As many mothers would know, babies don’t always cry for obvious reasons. Sometimes they just cry. But how do you cope when you are tired, your baby is crying and you don’t know what to do?
Pinky McKay, a well-known writer/editor for many publications including the Gymbaroo magazine, The Age and many of her own child and baby care publications, was amazed at numerous letters she received after her first book, Parenting By Heart, was published. "I had a letter from a woman who said that she was so grateful that someone had given her permission to respond to her baby and I thought, ‘Oh, poor lady’," remembers McKay. "But the letters kept coming - they haven’t stopped - and the issues were around crying and sleeping. I think people feel a lot of embarrassment, a lack of confidence, around their babies because their babies aren’t doing what’s expected."
McKay says that she felt there was a real need for a book that would answer these questions and give some support to parents who were struggling with crying babies. And so McKay got in touch with her publisher and 100 Ways to Calm the Crying was born.
This time, however, McKay was interested in relaying a lot of the personal stories that mothers, and fathers, told her during the writing of the book. "People can relate to experiences when they are told by real people," explains McKay of her choice to replicate these stories in her book. "And mothers are really happy to tell their stories. I felt really very privileged that they were quite so candid." Rather than using these stories as padding, McKay felt they should be an integral part of the book, being keen to show ordinary mums that they are not alone in how they are feeling and what they are experiencing.
"It’s very good because it [the stories] shows that anyone can feel these feelings," states McKay. "There are health professionals in there who say, ‘I didn’t know what to do with my baby’ and that’s pretty comforting for mothers. It must take away a lot of those feelings of guilt or incompetence to hear that other people feel the same as they do."

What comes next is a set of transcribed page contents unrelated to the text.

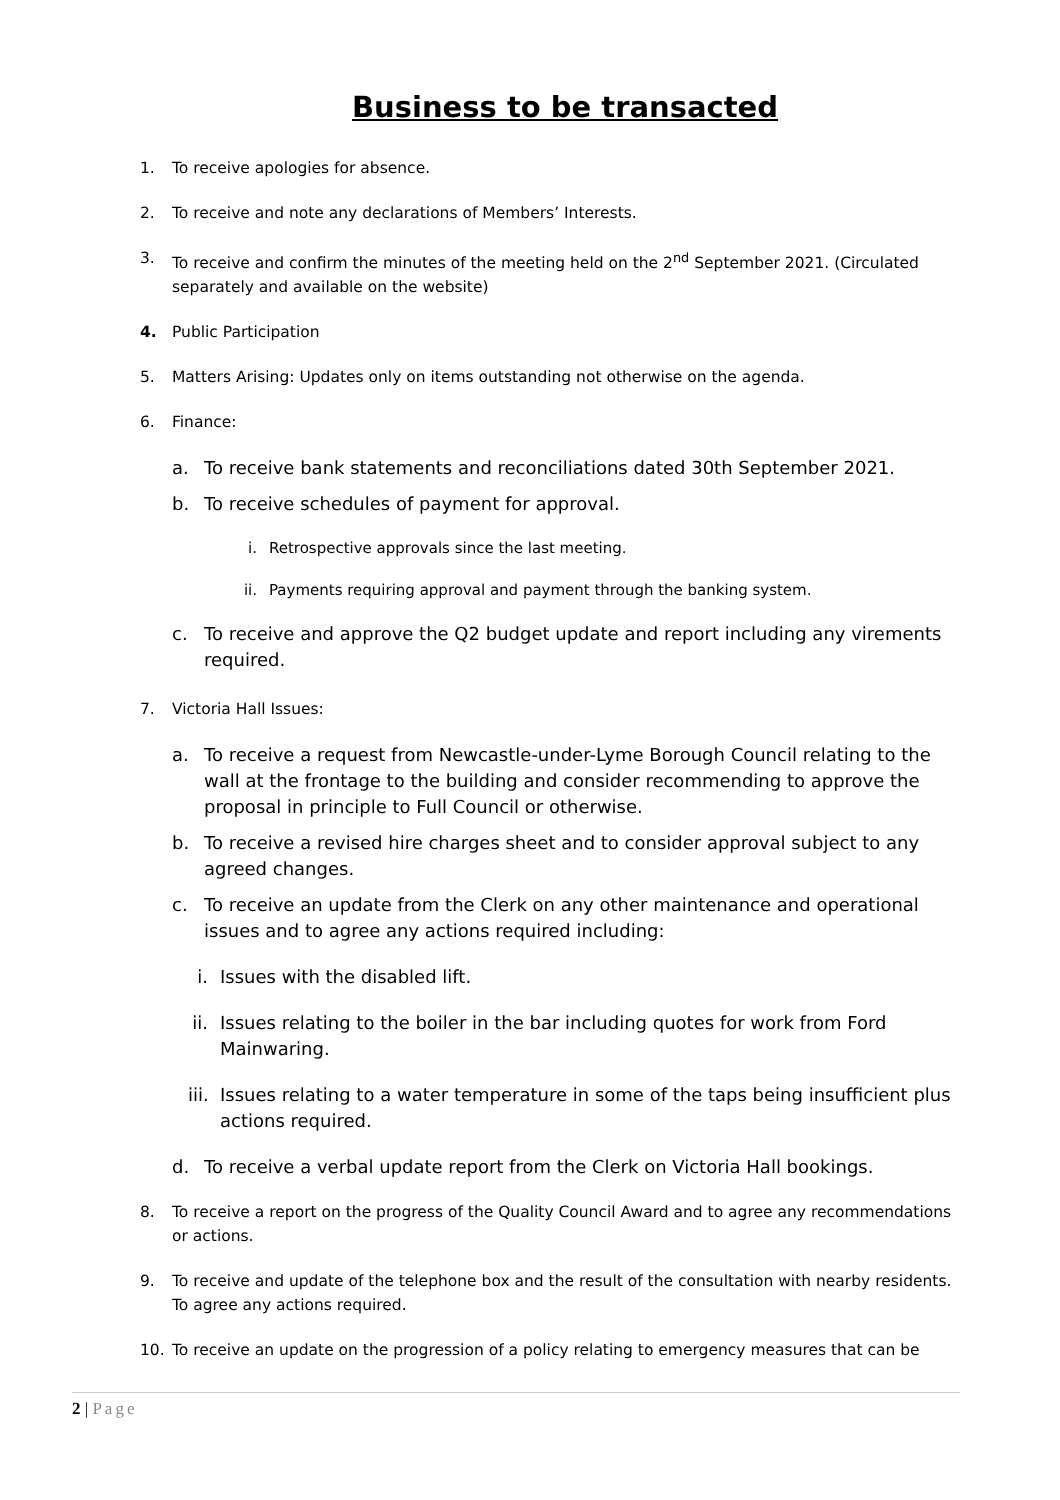Business to be transacted
1. To receive apologies for absence.
2. To receive and note any declarations of Members’ Interests.
3. To receive and confirm the minutes of the meeting held on the 2<sup>nd</sup> September 2021. (Circulated separately and available on the website)
4. Public Participation
5. Matters Arising: Updates only on items outstanding not otherwise on the agenda.
6. Finance:
a. To receive bank statements and reconciliations dated 30th September 2021.
b. To receive schedules of payment for approval.
i. Retrospective approvals since the last meeting.
ii. Payments requiring approval and payment through the banking system.
c. To receive and approve the Q2 budget update and report including any virements required.
7. Victoria Hall Issues:
a. To receive a request from Newcastle-under-Lyme Borough Council relating to the wall at the frontage to the building and consider recommending to approve the proposal in principle to Full Council or otherwise.
b. To receive a revised hire charges sheet and to consider approval subject to any agreed changes.
c. To receive an update from the Clerk on any other maintenance and operational issues and to agree any actions required including:
i. Issues with the disabled lift.
ii. Issues relating to the boiler in the bar including quotes for work from Ford Mainwaring.
iii. Issues relating to a water temperature in some of the taps being insufficient plus actions required.
d. To receive a verbal update report from the Clerk on Victoria Hall bookings.
8. To receive a report on the progress of the Quality Council Award and to agree any recommendations or actions.
9. To receive and update of the telephone box and the result of the consultation with nearby residents. To agree any actions required.
10. To receive an update on the progression of a policy relating to emergency measures that can be
2 | Page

McKay is all for taking away the guilt and the feelings of incompetence that seem to besiege mothers today. "I think there’s an increasing number of women talking about motherhood being really, really hard," muses McKay. "I don’t know that a generation ago people would have thought that." McKay is also saddened that so many modern mothers appear to have so little support despite the huge volume of information available about parenting. She believes that this is part of the reason so many mothers are feeling isolated when they have babies. "I guess our mothers would have also had more support. There would have been a neighbour at home that you could have met with for a cup of tea and say ‘hey, can you hold my baby?’" says McKay. "I know that when I had my older children there where other mothers at home. It was more a community. Whereas now, it’s often the case that there’s no one home in your street and if you have worked right up to when you had the baby, often you don’t even know your neighbours. There’s a real lack of practical support for parents. There’s information there, but it’s probably information overload. But for hands on practical support, it’s not there."
With the concept of practical support firmly in mind, McKay made sure that 100 Ways to Calm the Crying was as accessible as possible, and so far feedback has shown that parents do indeed find it an easy and enjoyable read. McKay believes that the key to parenting is simply listening to natural instincts and doing what feels right – and remembering to support mothers in their choices of raising their children. "Be gentle on yourself and be a bit more natural and just go with the flow," recommends McKay. "If the baby quietens down because you rock it, well that’s OK. You don’t have to feel as if you are creating a monster, you don’t have to stick to the rules. There is nothing wrong, as long as you listen to the baby. As long as you are being loving and caring for the baby then everything is adaptable."
However, having said that, McKay does acknowledge that a crying baby can wear even the most experienced, confident of mothers down eventually. But here again McKay stresses the importance of not feeling a failure if the baby does cry – after all, crying is only natural. "But I guess we all have that hang up about crying. People always try to stop people crying. And crying babies do upset parents," concedes McKay. "After all, [crying’s] nature’s way of getting parents’ to respond to their babies!"